Data for this task
----------------------------------------
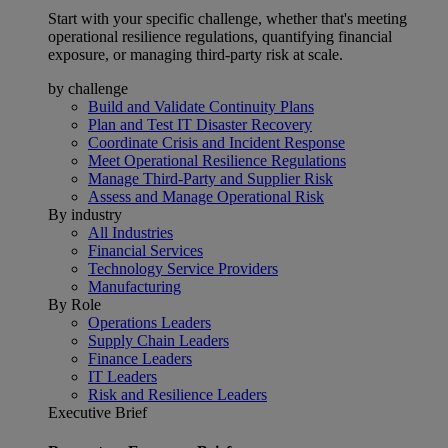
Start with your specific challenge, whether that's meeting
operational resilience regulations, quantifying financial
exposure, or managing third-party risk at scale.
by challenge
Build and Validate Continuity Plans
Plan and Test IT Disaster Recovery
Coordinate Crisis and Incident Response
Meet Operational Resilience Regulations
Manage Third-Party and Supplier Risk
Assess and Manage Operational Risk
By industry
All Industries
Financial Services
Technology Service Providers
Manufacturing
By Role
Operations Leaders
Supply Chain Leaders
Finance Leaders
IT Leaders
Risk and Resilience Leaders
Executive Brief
----------------------------------------
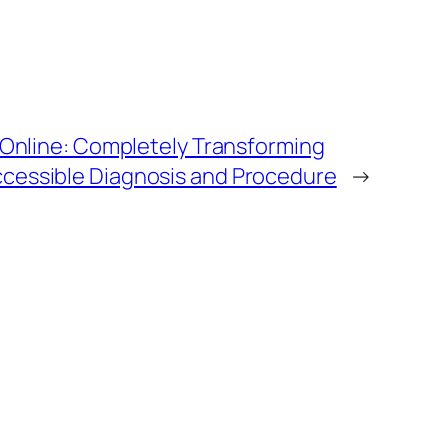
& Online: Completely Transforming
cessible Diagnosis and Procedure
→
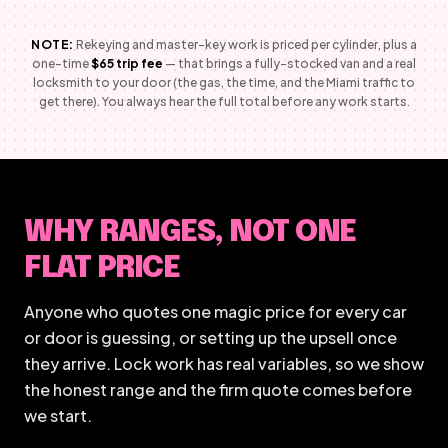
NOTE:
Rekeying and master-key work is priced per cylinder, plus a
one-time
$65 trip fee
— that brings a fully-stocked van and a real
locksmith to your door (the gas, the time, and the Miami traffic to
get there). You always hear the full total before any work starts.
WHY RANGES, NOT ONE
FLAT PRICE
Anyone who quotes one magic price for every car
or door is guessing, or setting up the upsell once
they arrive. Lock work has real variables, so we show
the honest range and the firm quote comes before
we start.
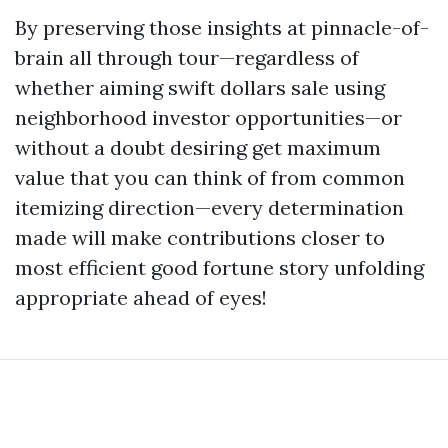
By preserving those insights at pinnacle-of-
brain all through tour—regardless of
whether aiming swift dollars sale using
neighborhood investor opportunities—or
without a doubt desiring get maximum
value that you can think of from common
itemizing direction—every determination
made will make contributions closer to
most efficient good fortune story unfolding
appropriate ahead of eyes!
----------------------------------------
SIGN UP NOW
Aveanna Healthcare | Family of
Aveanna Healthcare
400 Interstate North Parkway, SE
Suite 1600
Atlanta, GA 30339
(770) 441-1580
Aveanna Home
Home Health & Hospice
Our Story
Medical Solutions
----------------------------------------
The task
Show the lines from the data above that contain the string "Aveanna".

Your solution
Aveanna Healthcare | Family of
Aveanna Healthcare
Aveanna Home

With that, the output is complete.